LA SPEZIA. 7 GIU. Nomadi all’isola ecologica degli Stagnoni a La Spezia, il consigliere regionale Stefania Pucciarelli (Lega Nord Liguria) scrive a Prefetto e Questore: “Vanno allontanati, arrecano danno ai cittadini ed alle attività della zona”.

“Nei pressi dell’isola ecologica di via degli Stagnoni a La Spezia – spiega Pucciarelli – sostano per la maggior parte della giornata bande di nomadi rom, che importunano e fermano sistematicamente gli automobilisti diretti all’impianto di smaltimento rifiuti ingombranti per farsi consegnare il rame ed altri metalli che successivamente rivendono, ottenendone un guadagno. Il tutto abusivamente e nell’illegalità, senza il minimo rispetto delle regole e dell’ambiente.

I titolari ed i lavoratori delle attività commerciali ed imprenditoriali della zona sono esasperati dalla costante presenza dei nomadi e dell’illecità attività.


I rom svolgono la loro attività sul posto, separando i rifiuti che possono essere riutilizzati o venduti da quelli  inutilizzabili a tale scopo.

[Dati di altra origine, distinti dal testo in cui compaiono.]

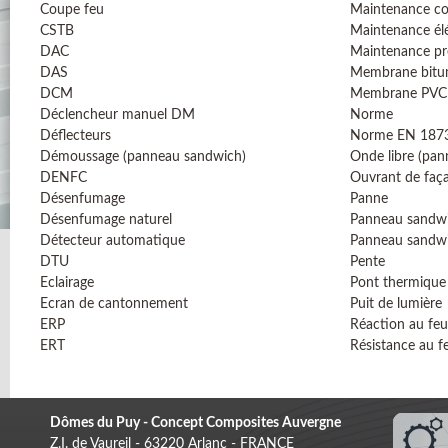
Coupe feu
Maintenance co
CSTB
Maintenance él
DAC
Maintenance pr
DAS
Membrane bitu
DCM
Membrane PVC
Déclencheur manuel DM
Norme
Déflecteurs
Norme EN 187
Démoussage (panneau sandwich)
Onde libre (pa
DENFC
Ouvrant de faç
Désenfumage
Panne
Désenfumage naturel
Panneau sandw
Détecteur automatique
Panneau sandw
DTU
Pente
Eclairage
Pont thermique
Ecran de cantonnement
Puit de lumière
ERP
Réaction au feu
ERT
Résistance au f
Dômes du Puy - Concept Composites Auvergne
Z.I. de Vaureil - 63220 Arlanc - FRANCE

Il risultato è che gli scarti vengono abbandonati lungo la strada, senza alcun rispetto del decoro pubblico, dell’ambiente e della sicurezza altrui.

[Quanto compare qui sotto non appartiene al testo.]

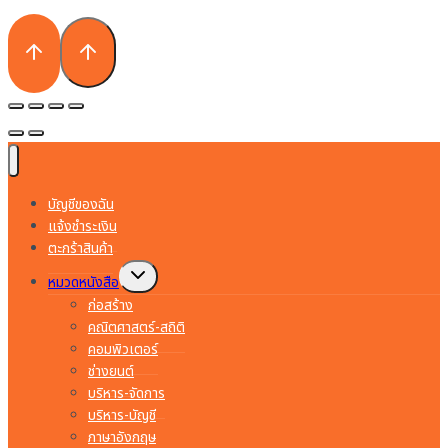
บัญชีของฉัน
แจ้งชำระเงิน
ตะกร้าสินค้า
Toggle
หมวดหนังสือ
child
menu
ก่อสร้าง
คณิตศาสตร์-สถิติ
คอมพิวเตอร์
ช่างยนต์
บริหาร-จัดการ
บริหาร-บัญชี
ภาษาอังกฤษ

Infatti, la presenza di un gran numero di detriti sulla carreggiata, che è sotto gli occhi di tutti, può anche mettere in pericolo i veicoli in transito e causare incidenti.

La mancanza di rispetto verso i cittadini e le regole, si accompagna a molestie e violenza verbale quotidiana, senza che il Comune sia mai intervenuto con decisione.

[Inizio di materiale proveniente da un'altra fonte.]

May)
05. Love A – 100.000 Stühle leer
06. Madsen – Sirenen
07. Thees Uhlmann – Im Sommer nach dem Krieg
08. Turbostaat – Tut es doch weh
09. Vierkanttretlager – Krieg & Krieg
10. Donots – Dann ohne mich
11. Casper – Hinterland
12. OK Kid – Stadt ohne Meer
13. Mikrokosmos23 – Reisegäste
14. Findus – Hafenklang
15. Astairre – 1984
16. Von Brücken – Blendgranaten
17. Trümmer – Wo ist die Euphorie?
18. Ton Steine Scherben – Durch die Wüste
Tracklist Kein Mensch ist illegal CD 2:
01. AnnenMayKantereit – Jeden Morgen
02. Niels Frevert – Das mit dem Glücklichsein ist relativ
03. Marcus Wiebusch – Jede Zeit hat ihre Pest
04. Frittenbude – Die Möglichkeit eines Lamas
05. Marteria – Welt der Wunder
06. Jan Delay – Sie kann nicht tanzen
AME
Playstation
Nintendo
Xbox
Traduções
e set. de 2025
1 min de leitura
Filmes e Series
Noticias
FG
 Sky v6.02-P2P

In sostanza, si tratta di una situazione di degrado che non può più essere tollerata. Pertanto, ho scritto una missiva a tutte le Autorità competenti, riponendo particolare fiducia nell’operato del Prefetto e del Questore.

Spero in un loro intervento, visto e considerato che l’amministrazione comunale buonista del Sindaco Massimo Federici negli ultimi cinque anni ha evitato di intervenire per risolvere la situazione di intollerabile degrado ed illegalità.

Non è giusto che le attività sul territorio siano costrette ad adeguarsi a tutte le norme ed a pagare fior di tasse, mentre di fronte a loro c’è chi esercita di fatto un’attività illecita ed esentasse, peraltro godendo talvolta di privilegi e sussidi comunali”.